[[ Records shown open ]]

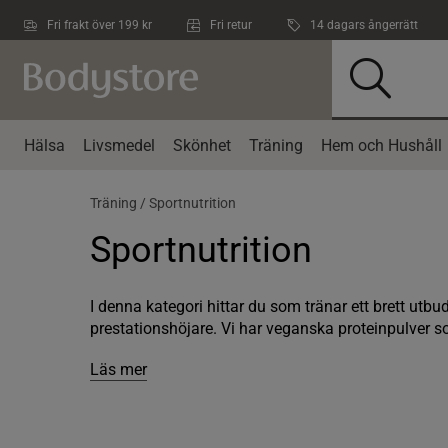
Hoppa till innehållet
Fri frakt över 199 kr
Fri retur
14 dagars ångerrätt
Hälsa
Livsmedel
Skönhet
Träning
Hem och Hushåll
Träning /
Sportnutrition
Sportnutrition
I denna kategori hittar du som tränar ett brett utbu
prestationshöjare. Vi har veganska proteinpulver so
Läs mer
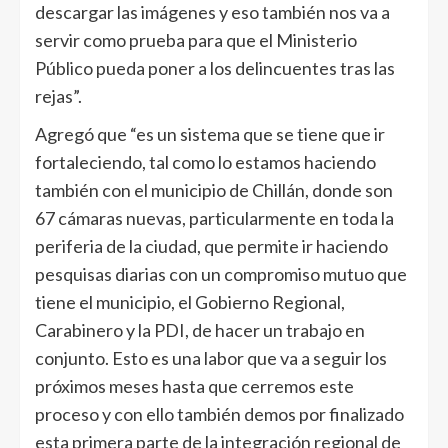
descargar las imágenes y eso también nos va a
servir como prueba para que el Ministerio
Público pueda poner a los delincuentes tras las
rejas”.
Agregó que “es un sistema que se tiene que ir
fortaleciendo, tal como lo estamos haciendo
también con el municipio de Chillán, donde son
67 cámaras nuevas, particularmente en toda la
periferia de la ciudad, que permite ir haciendo
pesquisas diarias con un compromiso mutuo que
tiene el municipio, el Gobierno Regional,
Carabinero y la PDI, de hacer un trabajo en
conjunto. Esto es una labor que va a seguir los
próximos meses hasta que cerremos este
proceso y con ello también demos por finalizado
esta primera parte de la integración regional de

[[ Records shown closed ]]

• [Exercise goal]: Lines that contain the string "como" should be copied from the material above.

• [Your solution]:
servir como prueba para que el Ministerio
fortaleciendo, tal como lo estamos haciendo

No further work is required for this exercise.